The evidence she got from the PI should have been enough to make her cut him off, not hurt his wife.

Dear Carla: What do you think about this? You have three children for someone who has to pay you $75 per child a week through the courts.

He pays sometimes, but in the past has accumulated $10,000 in arrears in child support. In the meantime our children have extra curricular activities to be paid for, doctor visits, dentist visits, food, clothing and whatever comes up in the meantime.

He has now told the children he will give them each a quantity of cash for Christmas but will put it in the child support account “and your mama can give it to you”.

While that’s nice and all, how is it that I must give them money from the account for Christmas while I still have to provide a roof over their head, food in their mouth, electricity, water, and everything else that comes up, and they spend the money however they chose?

Am I wrong for thinking Christmas money and child support money should be separate? Times are hard right now. I have been trying to teach them that right now we have to put our wants aside and get what we need. — FRUSTRATED

Dear Frustrated: What an idiot. How can he set you up like that? Child support money and gift money are two separate things unless he puts extra in the account. He’s not stupid though.
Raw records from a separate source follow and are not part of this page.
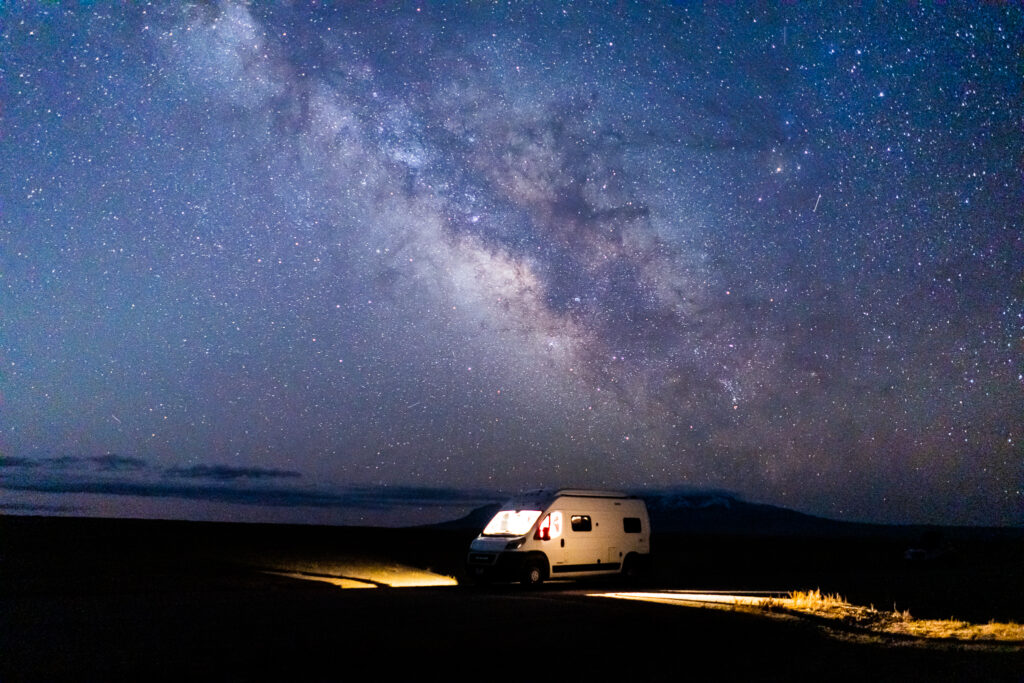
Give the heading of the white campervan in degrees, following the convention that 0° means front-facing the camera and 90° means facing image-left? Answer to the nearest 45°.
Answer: approximately 45°
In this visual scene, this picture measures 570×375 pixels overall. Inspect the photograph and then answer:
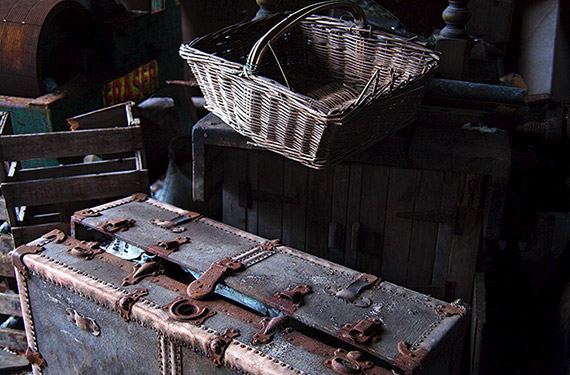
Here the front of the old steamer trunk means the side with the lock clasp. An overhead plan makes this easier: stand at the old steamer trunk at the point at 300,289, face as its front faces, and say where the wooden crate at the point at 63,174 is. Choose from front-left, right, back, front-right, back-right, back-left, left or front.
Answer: right

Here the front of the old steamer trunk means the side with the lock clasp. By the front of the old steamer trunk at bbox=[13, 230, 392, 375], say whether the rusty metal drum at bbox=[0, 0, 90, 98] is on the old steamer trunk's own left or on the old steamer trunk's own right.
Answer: on the old steamer trunk's own right

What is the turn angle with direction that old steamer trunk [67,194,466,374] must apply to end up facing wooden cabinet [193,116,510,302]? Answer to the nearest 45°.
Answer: approximately 180°

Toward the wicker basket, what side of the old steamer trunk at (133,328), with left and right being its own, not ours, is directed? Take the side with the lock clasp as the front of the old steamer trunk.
back

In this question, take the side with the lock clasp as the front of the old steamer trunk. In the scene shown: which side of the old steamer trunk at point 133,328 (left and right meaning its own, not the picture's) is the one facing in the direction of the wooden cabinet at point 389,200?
back

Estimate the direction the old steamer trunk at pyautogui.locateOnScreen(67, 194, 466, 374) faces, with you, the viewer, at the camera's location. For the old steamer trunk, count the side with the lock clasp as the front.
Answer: facing the viewer and to the left of the viewer

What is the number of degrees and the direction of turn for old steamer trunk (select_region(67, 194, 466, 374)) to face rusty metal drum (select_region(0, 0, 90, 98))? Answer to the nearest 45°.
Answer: approximately 90° to its right

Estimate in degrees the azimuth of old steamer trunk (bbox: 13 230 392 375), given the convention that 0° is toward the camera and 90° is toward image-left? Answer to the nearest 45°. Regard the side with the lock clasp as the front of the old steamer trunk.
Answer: approximately 45°
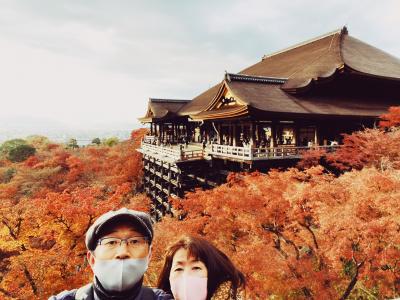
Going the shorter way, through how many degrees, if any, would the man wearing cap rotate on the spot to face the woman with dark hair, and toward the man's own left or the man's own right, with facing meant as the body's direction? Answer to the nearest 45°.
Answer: approximately 90° to the man's own left

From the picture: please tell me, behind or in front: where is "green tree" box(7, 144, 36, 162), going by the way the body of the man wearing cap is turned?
behind

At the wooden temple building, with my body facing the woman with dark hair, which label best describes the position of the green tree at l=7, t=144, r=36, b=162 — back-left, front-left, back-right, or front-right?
back-right

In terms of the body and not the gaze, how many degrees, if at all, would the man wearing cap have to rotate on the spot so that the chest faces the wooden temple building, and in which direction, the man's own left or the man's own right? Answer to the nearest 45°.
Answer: approximately 135° to the man's own left

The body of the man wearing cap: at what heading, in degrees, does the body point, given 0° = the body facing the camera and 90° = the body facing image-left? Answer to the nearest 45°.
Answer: approximately 0°
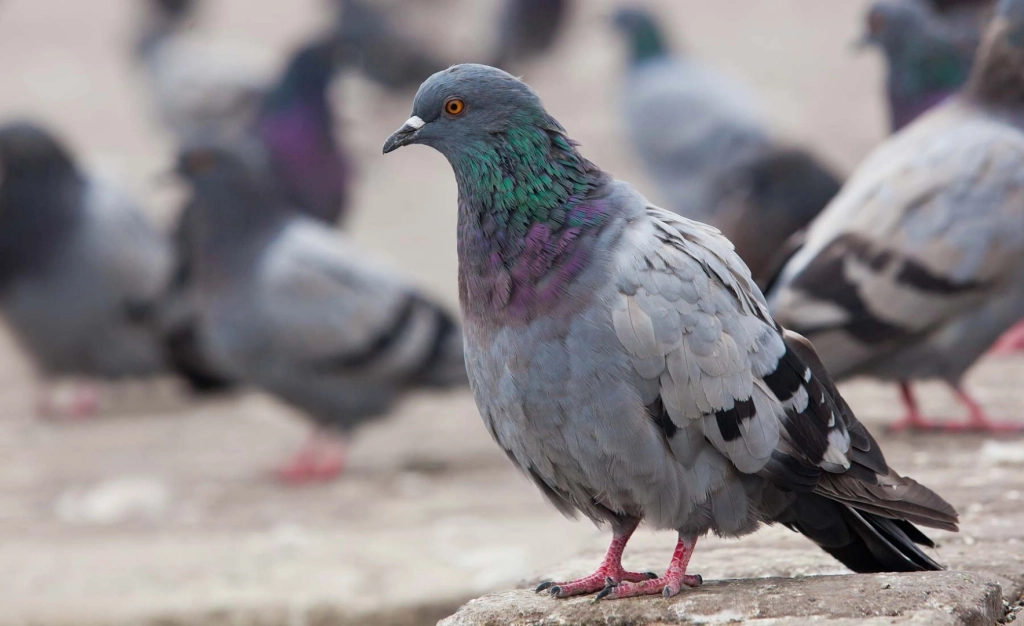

That’s a slick move on his behalf.

Why can’t he give them the amount in their hand or in a card if he doesn’t want to deal with you? I swear some guys have no clue what it costs to raise a child. And then leaving you to look like a bad guy.

If your children are old enough sit down and talk to them. Explain to them the purpose of child maintenance and outline their regular expenses so they can have a real look at what it costs to raise them. Hopefully they will see how unfair it is for him to put you and them in this place. Good luck.

Dear Carla: I found out my ex-boyfriend was cheating with an ex-girlfriend. I was hurt and angry and told him that the relationship is over.

I also told him I wanted no further contact with him at this time but perhaps down the road we can be friends.

I do not wish to communicate via any sort of medium. He has a problem with it and thinks I’m acting immature. I disagree and feel this is the only way I can heal in peace. Who’s right? FINISHED

Dear Finished: I don’t think either of you are wrong because you are looking from different (and self-serving) perspectives. It sounds like he doesn’t want to let go and it sounds like you are hurting more than you care to admit.

I think time heals all wounds and he needs to accept that you need to get over what has happened. And if he can’t accept it the least he can do is respect it.

He may have realised his mistake and wants to show you that but right now may not be the time.